Contractors' Questions: Is a non-payment clause fair?
Contractor's Question: I have a new contract causing me concern over the terms of notice. It says my contract can be terminated with immediate effect, without any payment in lieu of notice if a) the client requires, for any reason, the termination of services provided by the company, and b) the client has failed to pay the agency invoice in relation to the services provided by the company.
It's my first contract so I'm inclined to accept. But I am worried that if the client doesn't pay the agent (within 90 days), I could have to give money back or even may end up working for the client for free. Is there an alternative clause I could suggest that might be fairer to me and acceptable to them? Some say I should just compensate for the risk by upping my rate.

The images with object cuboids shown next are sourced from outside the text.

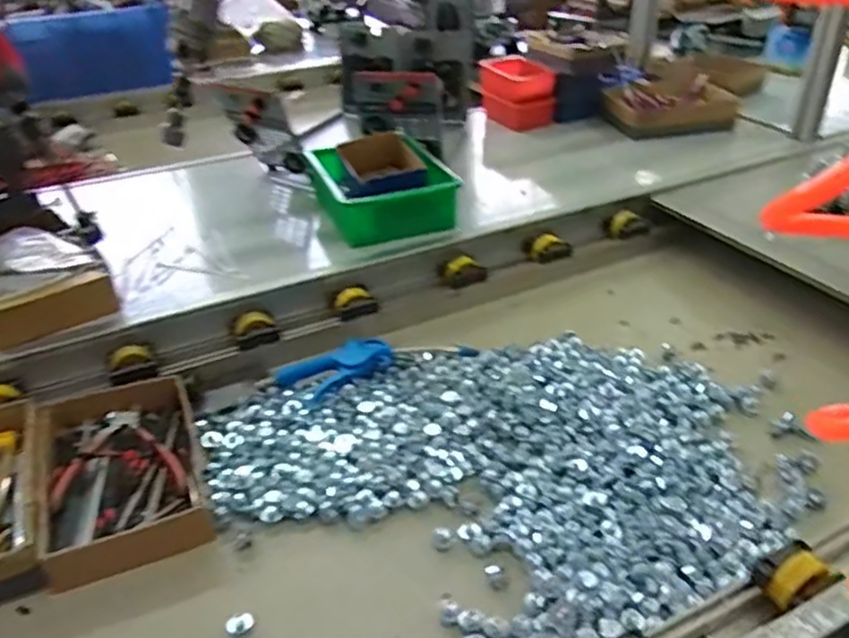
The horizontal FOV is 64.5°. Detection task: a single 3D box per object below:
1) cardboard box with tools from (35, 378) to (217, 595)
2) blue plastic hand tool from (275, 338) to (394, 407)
[{"bbox_3d":[-0.311,0.155,0.691,0.147,0.059,0.219,-15,36,-18],"label":"cardboard box with tools"},{"bbox_3d":[-0.108,0.053,0.817,0.134,0.029,0.077,-22,38,-26],"label":"blue plastic hand tool"}]

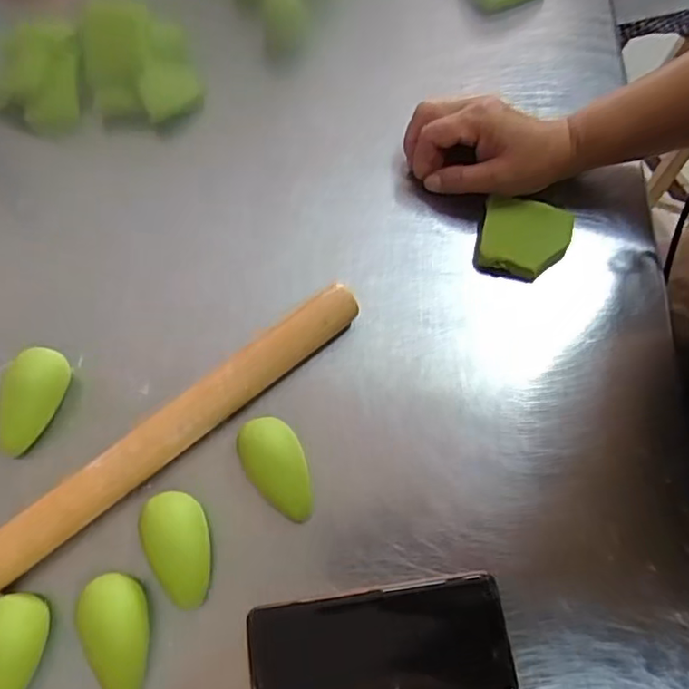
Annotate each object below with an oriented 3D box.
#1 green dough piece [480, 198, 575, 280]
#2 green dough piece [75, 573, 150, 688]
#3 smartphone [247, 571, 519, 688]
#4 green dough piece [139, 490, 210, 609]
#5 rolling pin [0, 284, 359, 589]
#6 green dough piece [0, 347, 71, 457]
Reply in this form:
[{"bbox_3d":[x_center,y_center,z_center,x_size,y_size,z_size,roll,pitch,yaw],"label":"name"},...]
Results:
[{"bbox_3d":[0.141,-0.082,0.484,0.066,0.019,0.058,12,68,4],"label":"green dough piece"},{"bbox_3d":[-0.136,0.174,0.367,0.032,0.034,0.070,-12,69,-6],"label":"green dough piece"},{"bbox_3d":[0.022,0.190,0.379,0.157,0.015,0.073,-7,68,-4],"label":"smartphone"},{"bbox_3d":[-0.105,0.130,0.391,0.038,0.026,0.069,-17,69,-8],"label":"green dough piece"},{"bbox_3d":[-0.111,0.058,0.417,0.294,0.035,0.030,-37,73,-15],"label":"rolling pin"},{"bbox_3d":[-0.214,0.037,0.414,0.032,0.025,0.070,23,69,8],"label":"green dough piece"}]

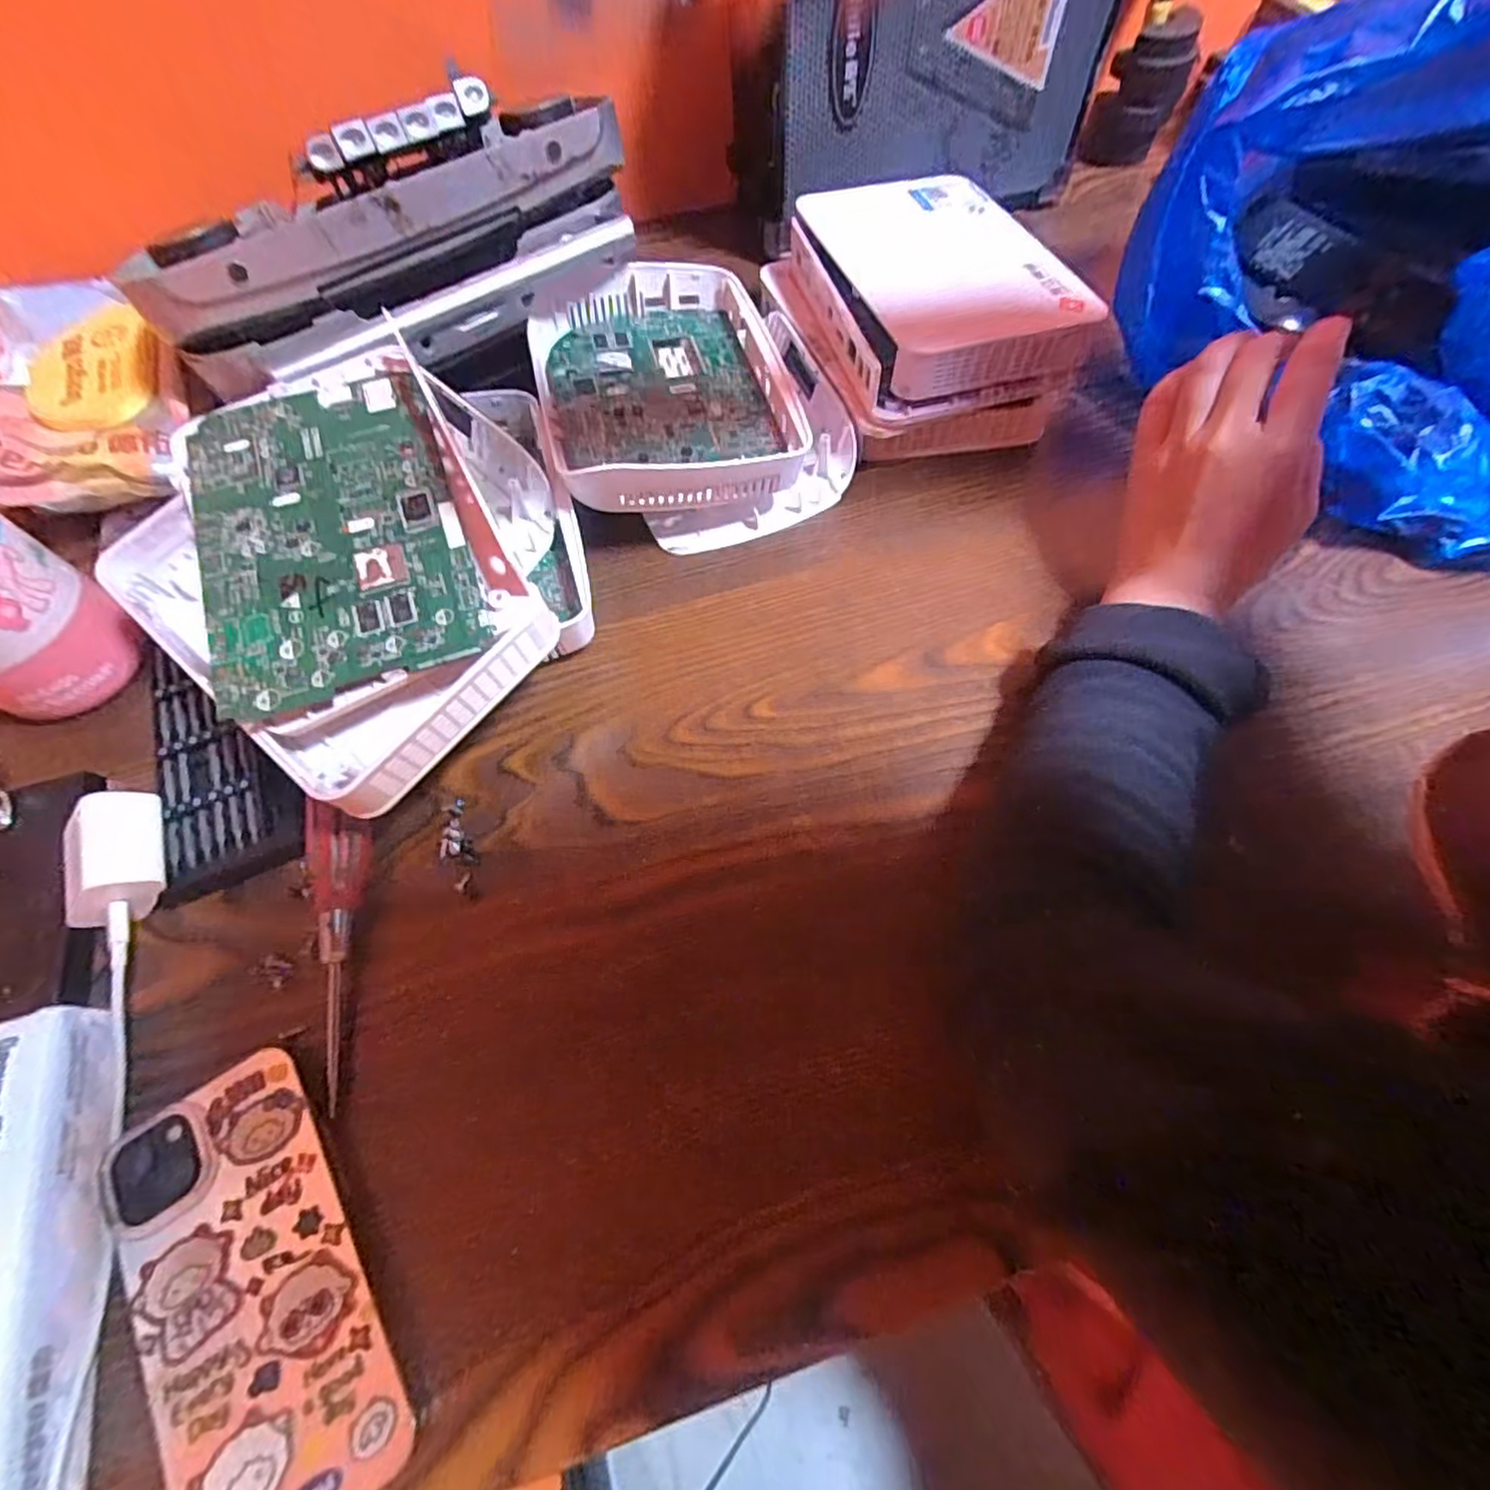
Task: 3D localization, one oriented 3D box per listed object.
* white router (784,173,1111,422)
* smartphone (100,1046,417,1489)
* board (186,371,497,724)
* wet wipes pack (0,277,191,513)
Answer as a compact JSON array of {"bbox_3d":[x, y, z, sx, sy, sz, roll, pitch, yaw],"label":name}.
[{"bbox_3d":[0.109,-0.270,0.380,0.124,0.035,0.169,-17,65,-6],"label":"white router"},{"bbox_3d":[-0.171,0.187,0.227,0.068,0.014,0.142,-32,67,-13],"label":"smartphone"},{"bbox_3d":[-0.180,-0.095,0.282,0.103,0.010,0.161,-20,69,-10],"label":"board"},{"bbox_3d":[-0.392,-0.213,0.382,0.099,0.031,0.182,-26,66,-10],"label":"wet wipes pack"}]

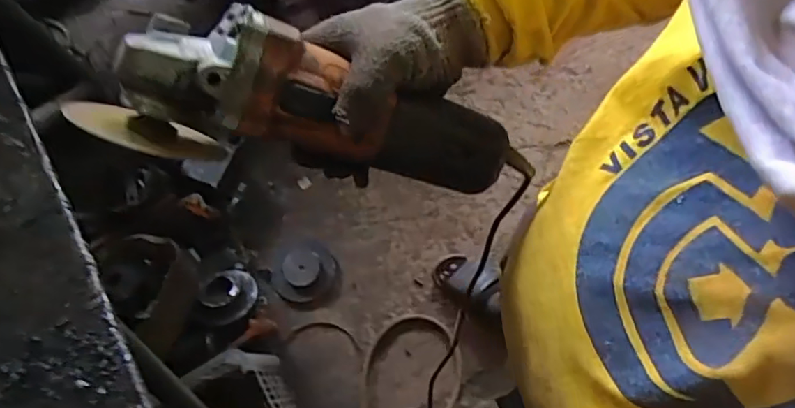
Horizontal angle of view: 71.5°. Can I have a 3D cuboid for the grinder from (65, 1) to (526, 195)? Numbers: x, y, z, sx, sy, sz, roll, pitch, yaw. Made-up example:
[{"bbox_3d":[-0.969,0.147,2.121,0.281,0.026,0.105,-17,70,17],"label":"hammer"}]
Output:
[{"bbox_3d":[-0.043,-0.051,0.364,0.273,0.089,0.079,10,68,-31],"label":"grinder"}]

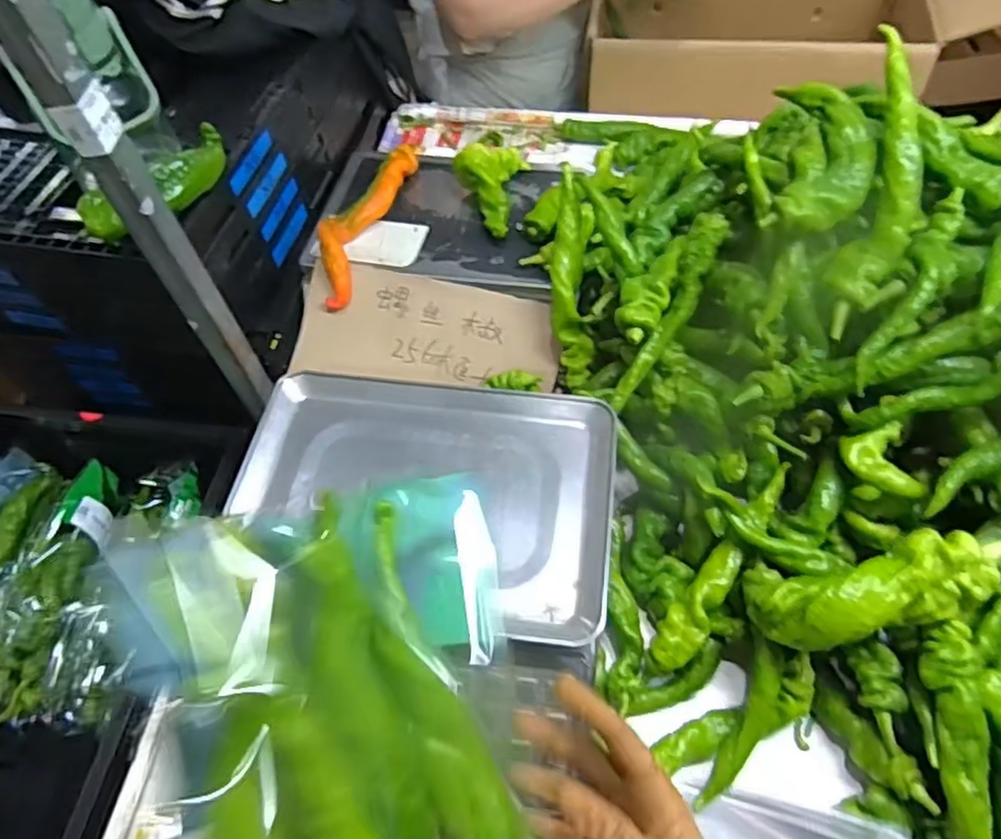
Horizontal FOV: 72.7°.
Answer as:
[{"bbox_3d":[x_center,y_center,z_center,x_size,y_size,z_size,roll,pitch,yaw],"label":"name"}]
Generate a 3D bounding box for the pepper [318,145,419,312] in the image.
[{"bbox_3d":[-0.173,-0.246,0.838,0.064,0.051,0.249,15,59,12],"label":"pepper"}]

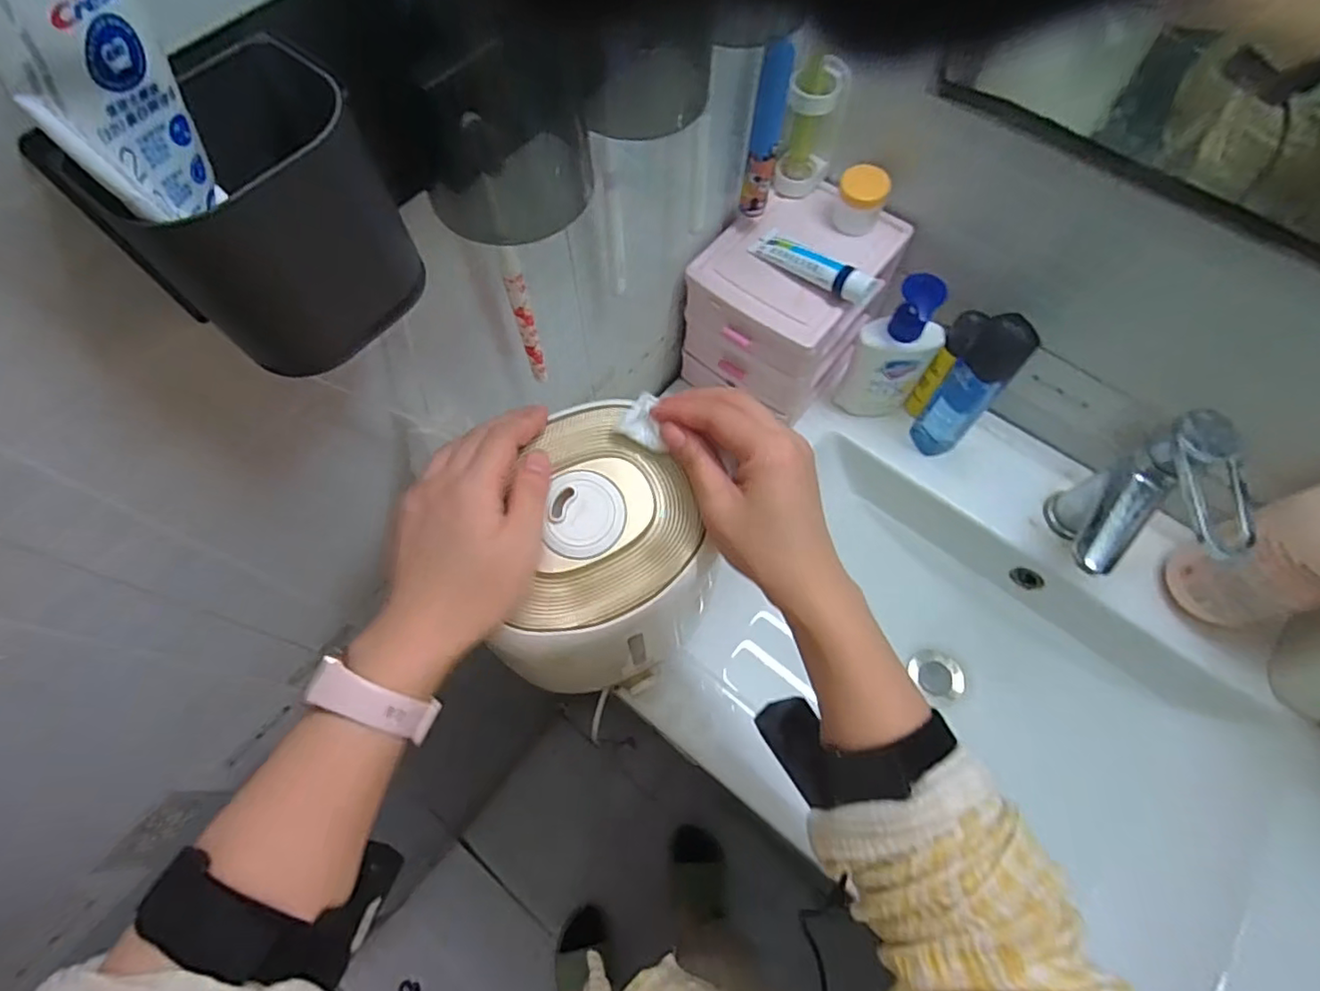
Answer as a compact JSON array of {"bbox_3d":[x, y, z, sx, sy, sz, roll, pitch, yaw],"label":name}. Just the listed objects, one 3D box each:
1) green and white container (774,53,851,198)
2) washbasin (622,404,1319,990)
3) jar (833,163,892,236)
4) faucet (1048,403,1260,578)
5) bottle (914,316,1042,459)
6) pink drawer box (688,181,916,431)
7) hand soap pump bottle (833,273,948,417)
[{"bbox_3d":[0.127,-0.305,0.511,0.040,0.111,0.041,0,66,0],"label":"green and white container"},{"bbox_3d":[0.339,0.216,0.588,0.639,0.178,0.411,37,70,15],"label":"washbasin"},{"bbox_3d":[0.172,-0.251,0.526,0.039,0.050,0.035,22,67,9],"label":"jar"},{"bbox_3d":[0.376,0.027,0.499,0.067,0.176,0.123,31,69,13],"label":"faucet"},{"bbox_3d":[0.281,-0.095,0.560,0.045,0.173,0.042,0,66,0],"label":"bottle"},{"bbox_3d":[0.120,-0.177,0.590,0.139,0.146,0.168,36,70,14],"label":"pink drawer box"},{"bbox_3d":[0.217,-0.129,0.574,0.069,0.178,0.046,31,69,13],"label":"hand soap pump bottle"}]

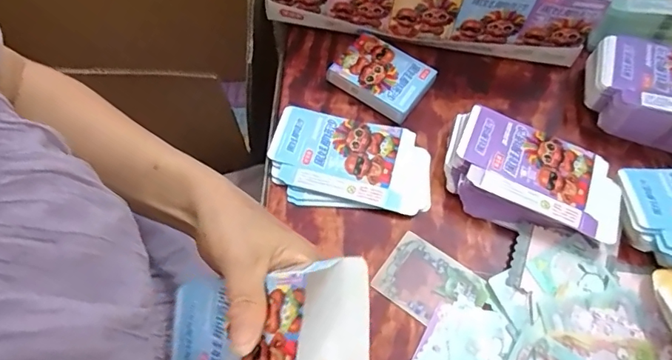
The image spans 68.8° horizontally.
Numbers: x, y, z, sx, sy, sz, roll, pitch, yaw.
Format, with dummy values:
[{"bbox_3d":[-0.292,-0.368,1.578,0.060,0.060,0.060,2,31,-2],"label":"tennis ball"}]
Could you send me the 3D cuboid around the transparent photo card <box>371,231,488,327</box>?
[{"bbox_3d":[0.082,0.091,0.424,0.084,0.004,0.062,34,67,15],"label":"transparent photo card"}]

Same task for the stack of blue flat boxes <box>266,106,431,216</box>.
[{"bbox_3d":[0.014,-0.017,0.471,0.152,0.011,0.097,9,63,3],"label":"stack of blue flat boxes"}]

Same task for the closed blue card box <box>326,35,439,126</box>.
[{"bbox_3d":[0.047,-0.107,0.509,0.095,0.025,0.066,33,67,15],"label":"closed blue card box"}]

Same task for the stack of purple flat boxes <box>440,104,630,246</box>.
[{"bbox_3d":[0.178,0.000,0.448,0.157,0.038,0.088,23,65,10],"label":"stack of purple flat boxes"}]

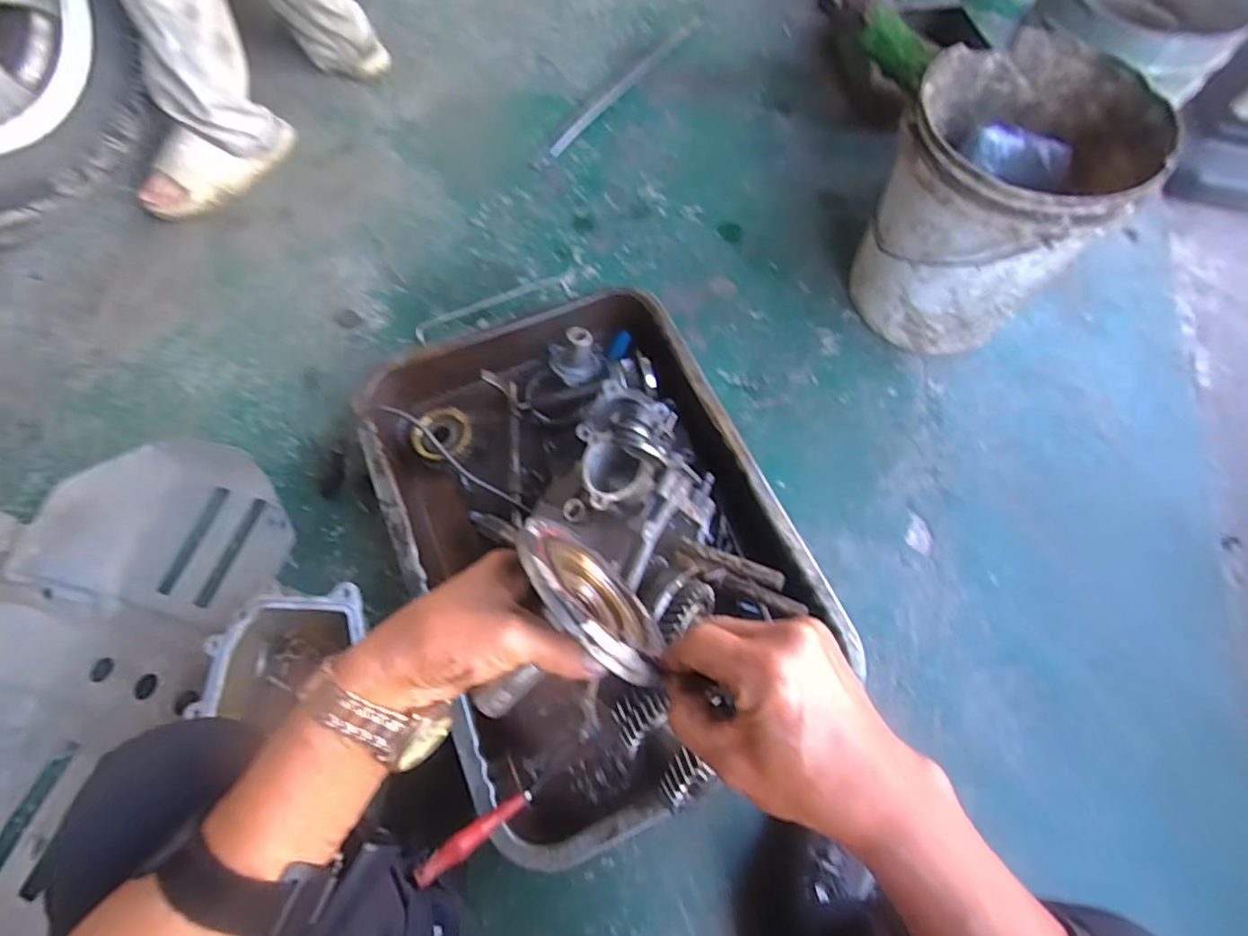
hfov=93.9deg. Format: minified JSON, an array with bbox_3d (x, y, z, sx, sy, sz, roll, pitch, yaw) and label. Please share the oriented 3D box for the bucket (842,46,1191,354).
[{"bbox_3d":[0.496,-0.359,0.840,0.278,0.323,0.290,25,69,9],"label":"bucket"}]

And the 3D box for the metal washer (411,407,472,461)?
[{"bbox_3d":[-0.251,-0.047,0.802,0.079,0.018,0.068,-16,94,-2],"label":"metal washer"}]

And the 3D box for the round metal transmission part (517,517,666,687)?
[{"bbox_3d":[-0.023,0.076,0.330,0.024,0.107,0.107,-42,106,7],"label":"round metal transmission part"}]

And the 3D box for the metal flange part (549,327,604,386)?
[{"bbox_3d":[-0.070,-0.158,0.843,0.078,0.060,0.072,-2,68,-2],"label":"metal flange part"}]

Expert's Answer: It is not possible to advise on isolated clauses of a contract as, if the matter ever went to court, the court would look at the contract as a whole and not just at individual clauses.
However, it's important to understand that there is a difference between terminating the contract and paying what they owe you.
Terminating the contract simply means that it is brought to an end. If this were the case, then you should still be paid for your work up to the time it was terminated but not for anything after then.
So, in the example you give, if the client is given 90 days to pay the agent and then doesn't pay, the agent can terminate your contract immediately. You should still be paid however for those 90 days unless, of course, there is something else in the contract that would prevent this.
As far as your final thought is concerned, from a commercial point of view, it is always important to charge a rate that properly reflects the risks you are incurring. In your circumstances, the central risk is that an immediate termination may mean you lose income until you can find another job.
The expert was Gary Cousins, a solicitor at legal advisors Cousins Business Law.